Historical talk centers around chocolate
By Max Lonzanida
Chocolate, powdered drink mix, spruce beer and rum took center stage at an engaging historical presentation at the U.S. Army Transportation Museum at Joint Base Langley-Eustis on Feb. 27.
An audience of nearly 50 gathered in the museum’s regimental room to hear Correy Twilley, director and curator of the U.S. Army’s Quartermaster Museum at Fort Lee, speak — and of course sample some rum and chocolate.
Twilley started the conversation by clarifying his role as a curator, pointing out that “if you look around this room, every single thing that you lay your eyes on will turn back into dirt; it’s my job to make sure that takes as long as possible.” This clever ice breaker set the tone to an engaging evening.
He pointed out that Congress established the U.S. Army ration in 1775, and ironically, one of the first things they did to save money was eliminate fruits and vegetables — not a good nutritional move, as many in the audience noted. Spruce beer, in its alcoholic format, appeared in rations shortly thereafter as a means of providing liquid.
The next segment of the presentation did include rum. Pusser’s Rum, that is — and yes, there were shot-glass-size samples. It’s commonly available at many Virginia ABC stores, but what many didn’t know is that military rations switched from spruce beer to rum as a preferred liquid in 1821.
Pusser’s Rum has been manufacturing the same recipe since 1655 for the British Navy, and the early quartermasters at the time deemed it worthy to include in military rations. It wasn’t until 1970 that Pusser’s Rum became available for purchase to civilians. The bottles that were opened for sampling did not go to waste, as a few in the audience asked for additional samples just to confirm what their taste buds already knew.
President Andrew Jackson issued an executive order sobering up military rations at the time and replaced alcohol with coffee. At the time, quartermasters were roasting more than 400,000 pounds of coffee daily and shipping them to the field. By the time World War II rolled around, roasted coffee appeared as water soluble coffee, and American servicemembers consumed some 258 million pounds of it during the conflict. Bouillon was also introduced at the time in rations and became the second-favored hot drink next to coffee. Synthetic beverage powder emerged during the time as well, morphing its way with sugar additives as Kool-Aid in the civilian market after the war.

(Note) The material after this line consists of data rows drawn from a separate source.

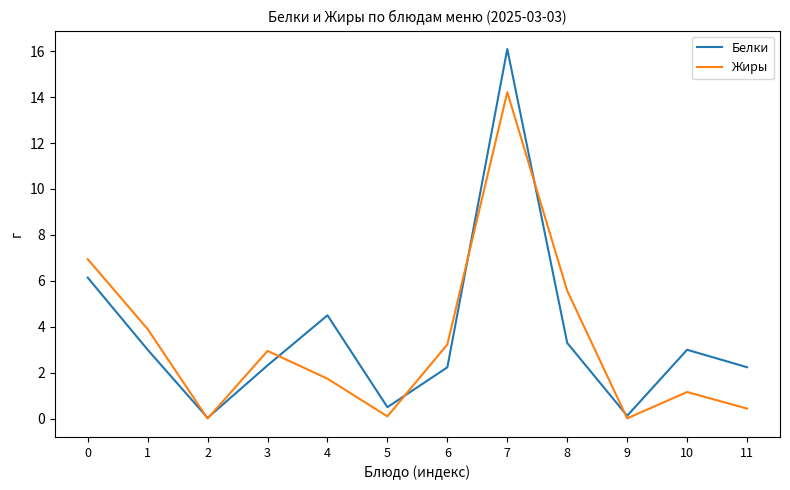

What is the sum of the Белки values at 7 and 3?

18.4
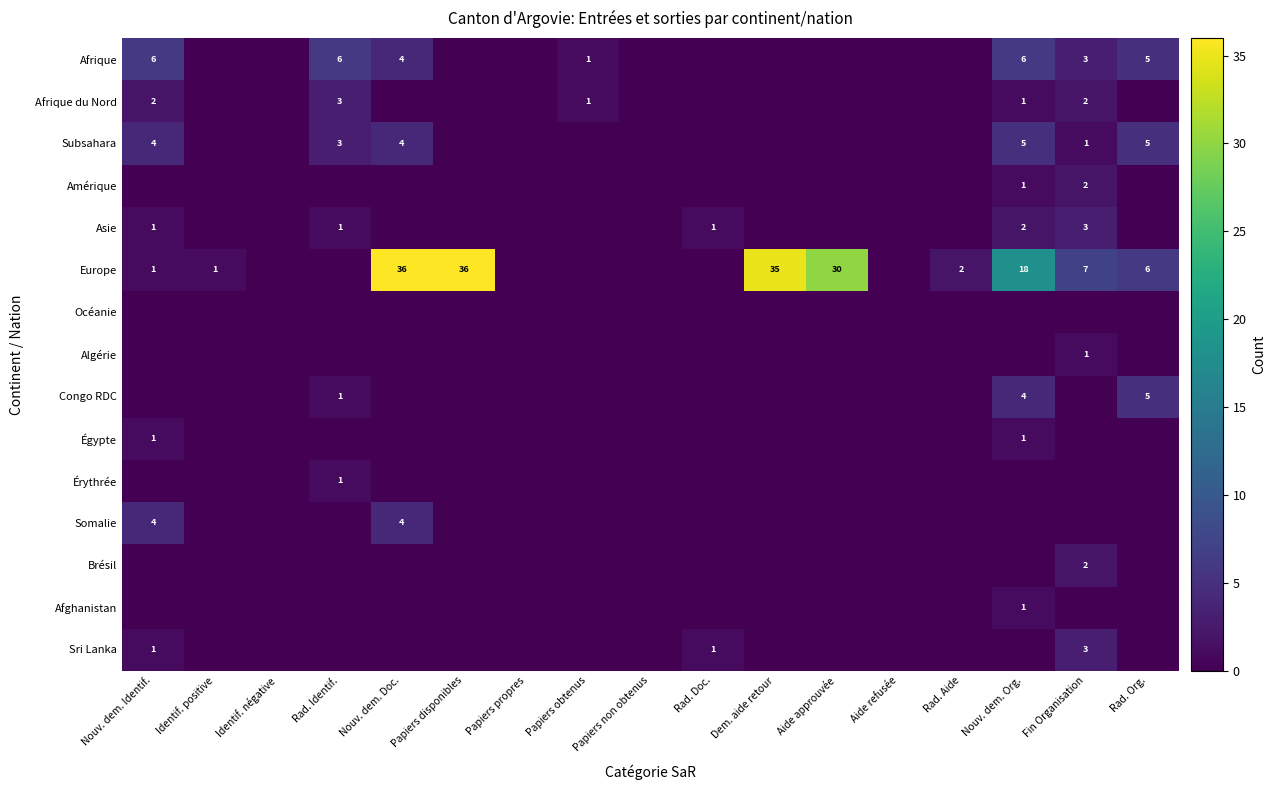

True or false: Subsahara has a value of 6 at Nouv. dem. Doc..

False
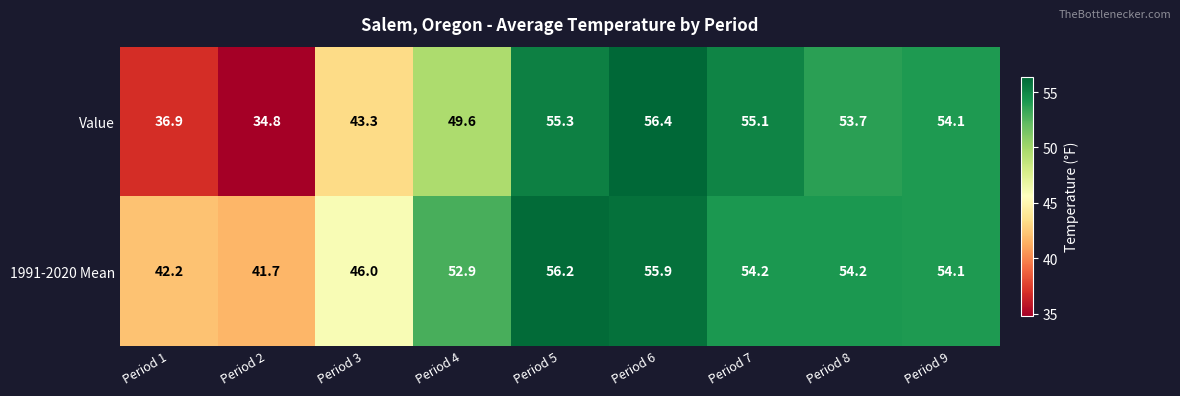

Read the Value value at Period 5.

55.3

Coca-Cola emerged during World War II as a huge morale booster, partly because of a decision to allow servicemembers to purchase bottles of it for five cents wherever they were in the world, even in the jungles and islands of the Pacific theater. Someone in the audience inquired if cocaine (yes, the narcotic type and whose trafficking led to the Netflix TV Show Marcos and Narcos Mexico) was still an ingredient in Coca-Cola distributed to service members. This was not the case, which led to more chuckles from the audience.
Chuckles turned into tantalized taste buds, as the presentation shifted to chocolate. In fact, according to Twilley, during World War II, the U.S. consumed more chocolate than any other country. The problem was that it melted very quickly at a low temperature, hence the expertise of the Hershey company, among others. Hershey developed a recipe that included stabilizers, which is the reason why your chocolate bar, to this day, does not melt the minute you pick it up. To the delight of many, the presentation ended with a few samplings of store-bought chocolate, military chocolates, and of course the last bit of Pusser’s Rum.